EXERCISE BRIEF —
Turn the lines of the records that run from the one containing "Ahoj, jsem Herold!" through the end of the records, both ends included, into a numbered list, leaving out blank lines.

[[ DATA PROVIDED, beginning ]]

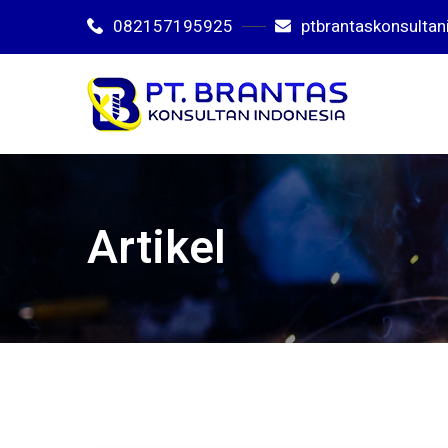
082157195925
ptbrantaskonsulta
Artikel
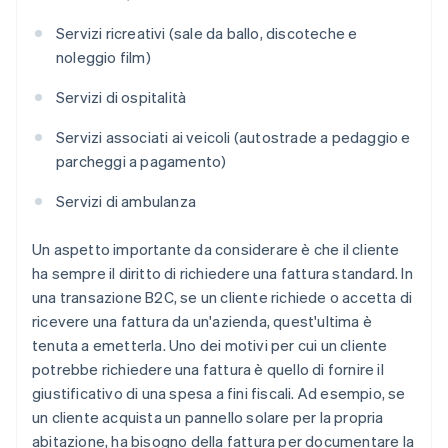
Servizi ricreativi (sale da ballo, discoteche e
noleggio film)
Servizi di ospitalità
Servizi associati ai veicoli (autostrade a pedaggio e
parcheggi a pagamento)
Servizi di ambulanza
Un aspetto importante da considerare è che il cliente
ha sempre il diritto di richiedere una fattura standard. In
una transazione B2C, se un cliente richiede o accetta di
ricevere una fattura da un'azienda, quest'ultima è
tenuta a emetterla. Uno dei motivi per cui un cliente
potrebbe richiedere una fattura è quello di fornire il
giustificativo di una spesa a fini fiscali. Ad esempio, se
un cliente acquista un pannello solare per la propria
abitazione, ha bisogno della fattura per documentare la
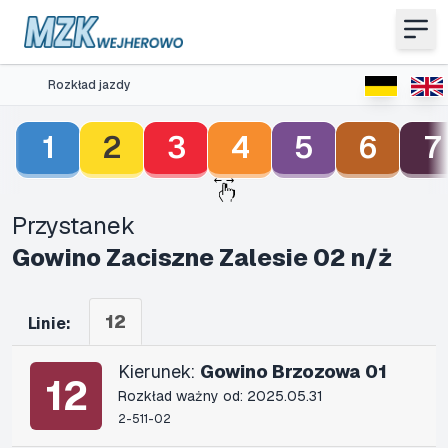
Rozkład jazdy
1
2
3
4
5
6
7
Przystanek
Gowino Zaciszne Zalesie 02 n/ż
12
Linie:
Kierunek:
Gowino Brzozowa 01
12
Rozkład ważny od: 2025.05.31
2-511-02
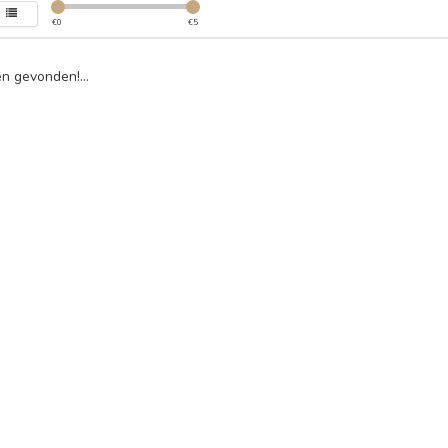
€
0
€
5
n gevonden!...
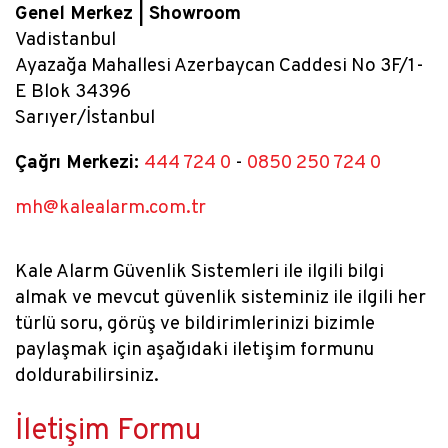
Genel Merkez | Showroom
Vadistanbul
Ayazağa Mahallesi Azerbaycan Caddesi No 3F/1-
E Blok 34396
Sarıyer/İstanbul
Çağrı Merkezi:
444 724 0
-
0850 250 724 0
mh@kalealarm.com.tr
Kale Alarm Güvenlik Sistemleri ile ilgili bilgi
almak ve mevcut güvenlik sisteminiz ile ilgili her
türlü soru, görüş ve bildirimlerinizi bizimle
paylaşmak için aşağıdaki iletişim formunu
doldurabilirsiniz.
İletişim Formu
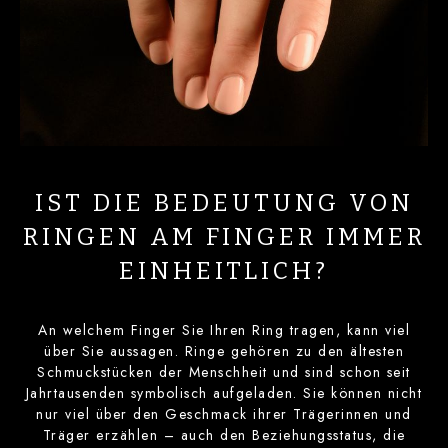
IST DIE BEDEUTUNG VON
RINGEN AM FINGER IMMER
EINHEITLICH?
An welchem Finger Sie Ihren Ring tragen, kann viel
über Sie aussagen. Ringe gehören zu den ältesten
Schmuckstücken der Menschheit und sind schon seit
Jahrtausenden symbolisch aufgeladen. Sie können nicht
nur viel über den Geschmack ihrer Trägerinnen und
Träger erzählen – auch den Beziehungsstatus, die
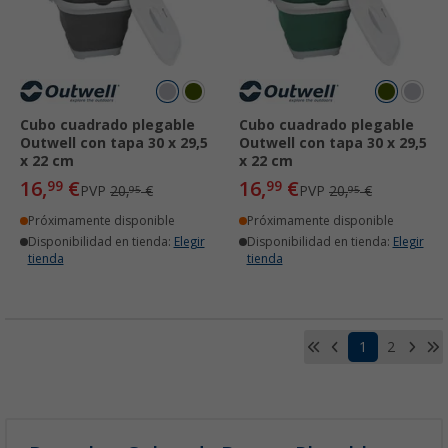
Cubo cuadrado plegable
Cubo cuadrado plegable
Outwell con tapa 30 x 29,5
Outwell con tapa 30 x 29,5
x 22 cm
x 22 cm
16,
€
16,
€
99
99
PVP
20,
€
PVP
20,
€
95
95
Próximamente disponible
Próximamente disponible
Disponibilidad en tienda:
Elegir
Disponibilidad en tienda:
Elegir
tienda
tienda
1
2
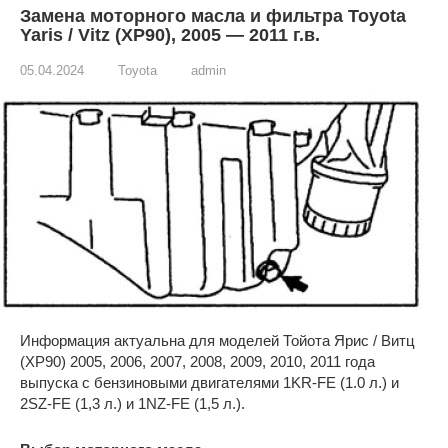
Замена моторного масла и фильтра Toyota
Yaris / Vitz (XP90), 2005 — 2011 г.в.
05.04.2024
Toyota
admin
Информация актуальна для моделей Тойота Ярис / Витц
(XP90) 2005, 2006, 2007, 2008, 2009, 2010, 2011 года
выпуска с бензиновыми двигателями 1KR-FE (1.0 л.) и
2SZ-FE (1,3 л.) и 1NZ-FE (1,5 л.).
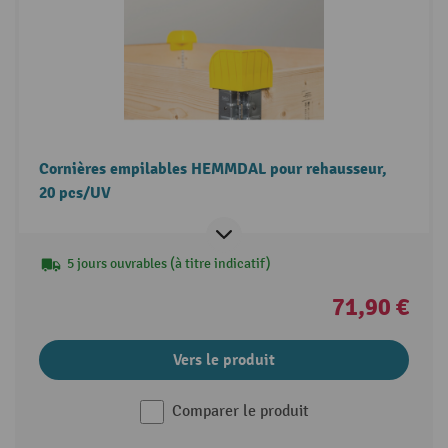
Cornières empilables HEMMDAL pour rehausseur,
20 pcs/UV
5 jours ouvrables (à titre indicatif)
71,90 €
Vers le produit
Comparer le produit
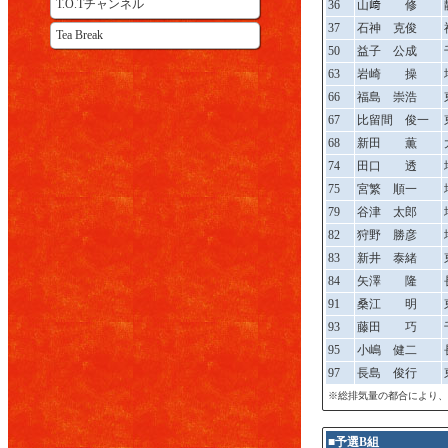
T.O.Tチャンネル
36
山﨑 修
37
石神 克俊
Tea Break
50
益子 公成
63
岩崎 操
66
福島 崇浩
67
比留間 俊一
68
新田 薫
74
田口 透
75
宮繁 順一
79
谷津 太郎
82
狩野 勝彦
83
新井 泰緒
84
矢澤 隆
91
桑江 明
93
藤田 巧
95
小嶋 健二
97
長島 俊行
※総排気量の都合により、
■予選B組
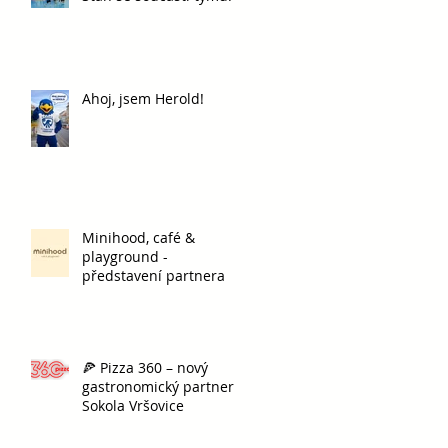
Ahoj, jsem Herold!
Minihood, café &
playground -
představení partnera
🍕 Pizza 360 – nový
gastronomický partner
Sokola Vršovice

[[ DATA PROVIDED, end ]]

RESPONSE —
1. Ahoj, jsem Herold!
2. Minihood, café &
3. playground -
4. představení partnera
5. 🍕 Pizza 360 – nový
6. gastronomický partner
7. Sokola Vršovice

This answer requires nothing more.